* Problem to work on *
A faithful transcript of all the lines below, with no pictures, is the goal here.

Object matching data:
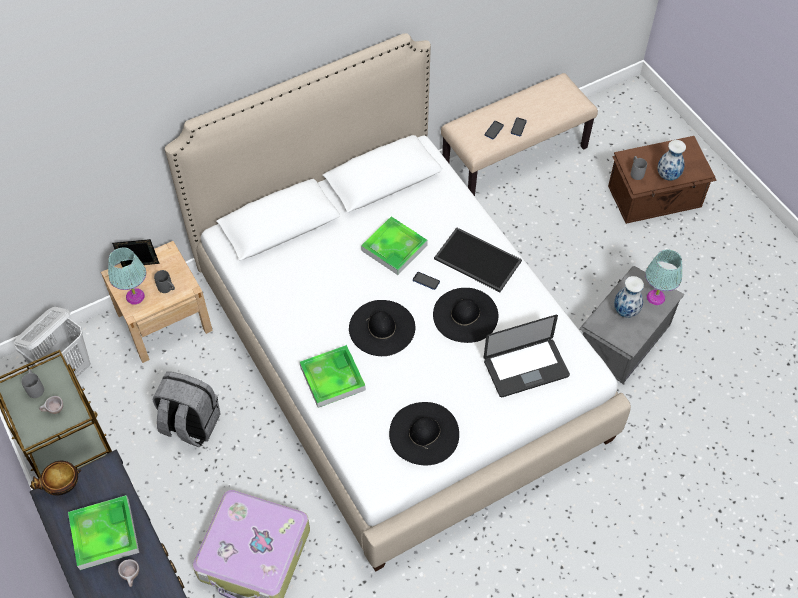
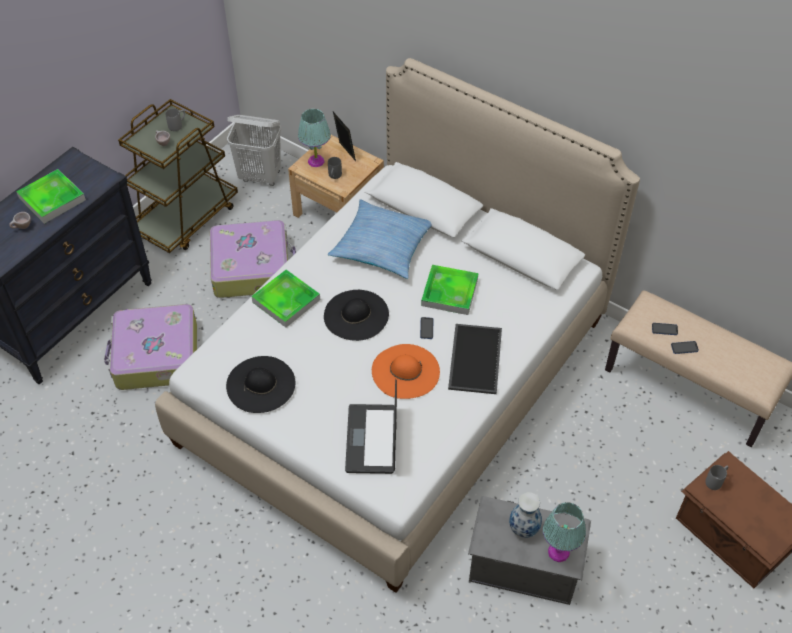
camera: 65 degrees right, 5 degrees down
(62, 487) = (82, 161): bowl -> none
(190, 425) = (252, 267): grey backpack -> suitcase
(309, 276) = (382, 246): none -> pillow
(465, 315) = (405, 371): black hat -> orange hat
(526, 368) = (371, 439): laptop -> laptop turned 45 degrees clockwise
(668, 176) = (734, 514): vase -> none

* Result of the task *
camera: 65 degrees right, 5 degrees down
(62, 487) = (82, 161): bowl -> none
(190, 425) = (252, 267): grey backpack -> suitcase
(309, 276) = (382, 246): none -> pillow
(465, 315) = (405, 371): black hat -> orange hat
(526, 368) = (371, 439): laptop -> laptop turned 45 degrees clockwise
(668, 176) = (734, 514): vase -> none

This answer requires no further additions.